= Quoted passage =
§
If your are interested
this is the part of second

#include<cstdlib>
//#include<iostream>
//using namespace std;
unsigned int real=12;
unsigned int one_past;
static unsigned int k = 0;
void inputofreal();

//cout << "the real is " << real << '\n';

short int Guess(unsigned int G){
	k++;
	if(k == 1){
		return 0;
	}
	if(G == real){
		return 0;
	}if(G == (real - 1) || G == (real + 1)){
		return 1;
	}
	if(abs(G - real) < abs(G - one_past)){
		return 1;
	}else if(abs(G - real) > abs(G - one_past)){
		return -1;
	}
	one_past = real;
}

and for the people that more interested in problem to solve ...
here is it
Task: Guess

Jill is thinking of a number between 1 and N, and Jack wants to guess it by asking Jill questions of the form "Is it bigger than K?" for K between 1 and N.
You are to implement a procedure play(N) that implements Jack's role in the game. Your implementation should repeatedly call the procedure bigger(K), which is implemented by the grader. bigger(K) will return 1 if Jill's number is greater than K; otherwise it will return 0. Jill's number should be returned by your implementation as the result of play.
§
= What you need to do =
- a) In the guessing-game post, what does bigger(K) return?
- b) Summarize the guessing-game post in two sentences.
- c) Extend the guessing-game post beyond its final sentence.
§
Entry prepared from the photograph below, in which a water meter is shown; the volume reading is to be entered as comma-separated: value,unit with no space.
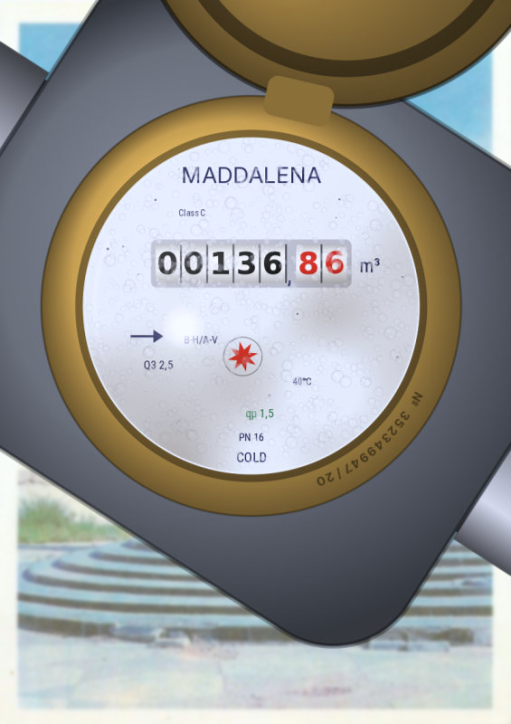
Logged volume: 136.86,m³
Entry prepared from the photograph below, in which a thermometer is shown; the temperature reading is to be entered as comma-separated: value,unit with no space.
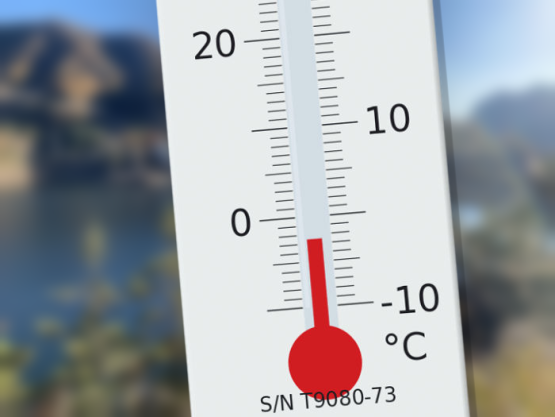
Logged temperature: -2.5,°C
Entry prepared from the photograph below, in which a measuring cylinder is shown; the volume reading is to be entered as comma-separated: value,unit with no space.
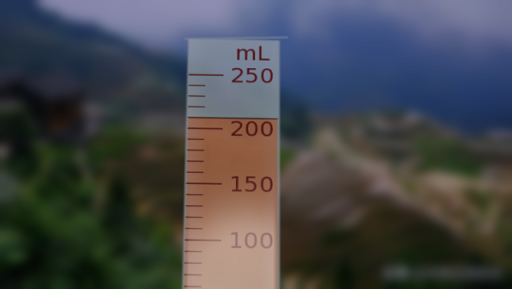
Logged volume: 210,mL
§
= Answers for each item =
- a) It returns 1 if Jill's number is greater than K and 0 otherwise.

- b) The poster shares part of a C++ program whose Guess function checks a guessed value against a stored number called real and returns 0, 1 or -1. The post then gives a task in which Jack guesses Jill's number between 1 and N by implementing play(N), which repeatedly calls the grader's bigger(K) and returns Jill's number.

- c)
Subtask 1 [50 points]

Assume that N=16. Your implementation must use at most 15 calls to bigger and must return the correct result. The implementation files described below contain a correct implementation of this subtask.
Subtask 2 [50 points]

Assume that N=16. Your implementation must use at most 4 calls to bigger and must return the correct result.
Implementation Details

Use the RunC programming and test environment
Implementation folder: /home/ioi2010-contestant/guess/ (download prototype here)
To be implemented by contestant: player.c or player.cpp or player.pas
Contestant interface: player.h or player.pas
Grader interface: grader.h or graderlib.pas
Sample grader: grader.c or grader.cpp or grader.pas and graderlib.pas
Sample grader input: grader.in.1 grader.in.2
Note: The sample grader reads N and Jill's number from standard input.
Expected output for sample grader input: grader.expect.1 grader.expect.2
Compile and run (command line): runc grader.c or runc grader.cpp or runc grader.pas
Compile and run (gedit plugin): Control-R, while editing any implementation file.
Submit (command line): submit grader.c or submit grader.cpp or submit grader.pas
Submit (gedit plugin): Control-J, while editing any implementation or grader file.
CPU time limit: 10 seconds
Memory limit: 256 MB

I can't tell if this is all you are looking for (as you posted a boatload of other stuff) but check out http://www.daniweb.com/forums/post9554.html#post9554 and scroll about 1/4 page down and that will tell you how to get a number within a range.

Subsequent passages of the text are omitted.